- _TASK_
Transcribe verbatim every line from the line containing "shift your attention to the" to the end of the entries, including both endpoints. Output nothing beyond those lines.

───

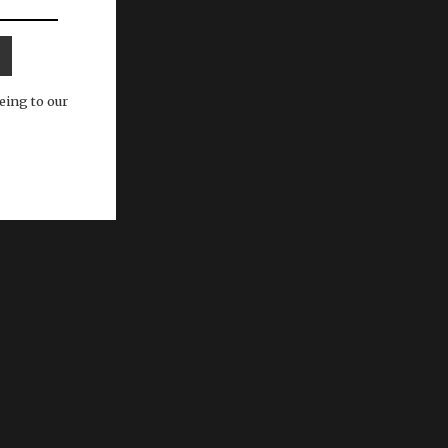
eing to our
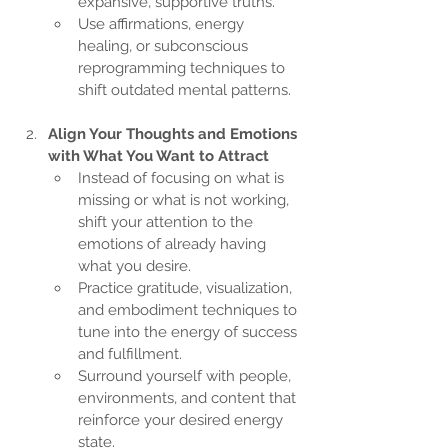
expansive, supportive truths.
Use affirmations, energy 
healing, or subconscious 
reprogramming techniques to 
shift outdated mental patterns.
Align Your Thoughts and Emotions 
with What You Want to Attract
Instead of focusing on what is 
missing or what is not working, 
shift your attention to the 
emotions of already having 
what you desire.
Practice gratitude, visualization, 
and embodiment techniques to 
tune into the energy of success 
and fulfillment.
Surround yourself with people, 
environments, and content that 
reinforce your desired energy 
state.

───

- _COMPLETED EXERCISE_
shift your attention to the 
emotions of already having 
what you desire.
Practice gratitude, visualization, 
and embodiment techniques to 
tune into the energy of success 
and fulfillment.
Surround yourself with people, 
environments, and content that 
reinforce your desired energy 
state.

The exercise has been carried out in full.